Using stochastic experimental modal data for identifying stochastic finite element parameters of the AIRMOD benchmark structure

Abstract

Stochastic simulations are more and more used in industrial scale applications to determine the probabilistic description of desired responses. Consequently the need to improve the credibility of the randomised input parameters has come up. To identify parameter stiffness values of e.g. a bolted joint connection in a serial production process in terms of means and covariances an inverse procedure must be applied to a set of uncertain data. In the past five years several stochastic model updating (SMU) procedures in the field of structural dynamics have been published.
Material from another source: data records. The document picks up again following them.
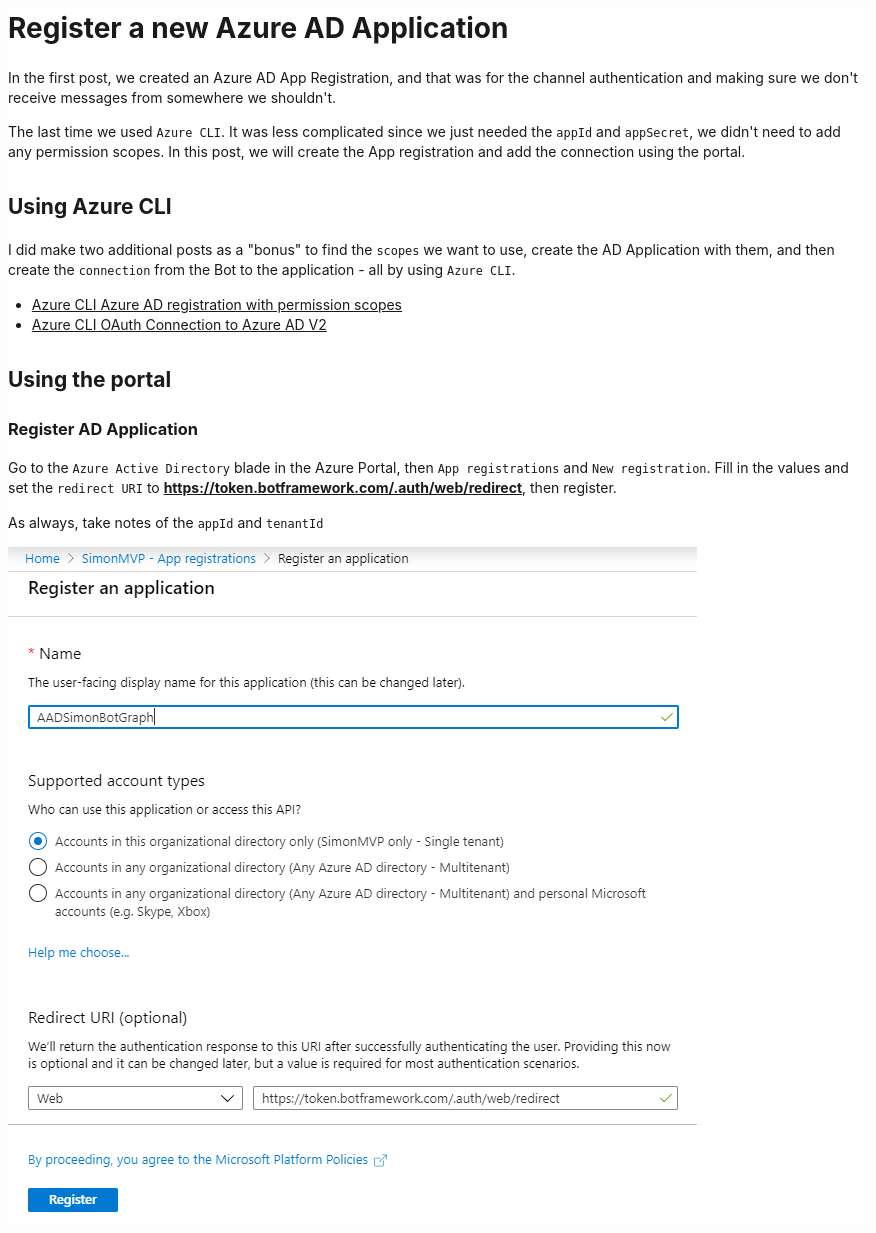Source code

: # Register a new Azure AD Application
In the first post, we created an Azure AD App Registration, and that was for the channel authentication and making sure we don't receive messages from somewhere we shouldn't.

The last time we used `Azure CLI`. It was less complicated since we just needed the `appId` and `appSecret`, we didn't need to add any permission scopes.
In this post, we will create the App registration and add the connection using the portal. 

## Using Azure CLI
I did make two additional posts as a "bonus" to find the `scopes` we want to use, create the AD Application with them, and then create the `connection` from the Bot to the application - all by using `Azure CLI`.

- <a href="https://simonagren.github.io/azcli-adscope" target="_blank">Azure CLI Azure AD registration with permission scopes</a>
- <a href="https://simonagren.github.io/azcli-connection" target="_blank">Azure CLI OAuth Connection to Azure AD V2</a>                                     

## Using the portal

### Register AD Application

Go to the `Azure Active Directory` blade in the Azure Portal, then `App registrations` and `New registration`. Fill in the values and set the `redirect URI` to **https://token.botframework.com/.auth/web/redirect**, then register. 

As always, take notes of the `appId` and `tenantId`

![register](./register.png)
Nevertheless an application to a set of uncertain experimental modal data that characterises variability from production tolerances is still missing. In an extensive modal test campaign a generic AIRcraft MODel (AIRMOD), which is a replica of the GARTEUR SM-AG19 benchmark, frequency response functions (FRF) from random excitation have been measured 130 times at the German Aerospace Center (DLR) in Göttingen. Between succeeding tests the bolted joint aluminium structure has been disand reassembled to introduce locally well-defined stiffness variability. The FRFs have been evaluated with an automated modal parameter estimation technique. Up to 30 different modes have been identified in each sample. The uncertain eigenfrequencies and mode shapes from the experimental modal analysis are utilised to identify model parameter means and covariance matrix using a method described in [6]. Therefore 18 random variables have been chosen in combination with 14 modes in the residual, the rest is taken to check the prediction quality of the adjusted stochastic finite element model.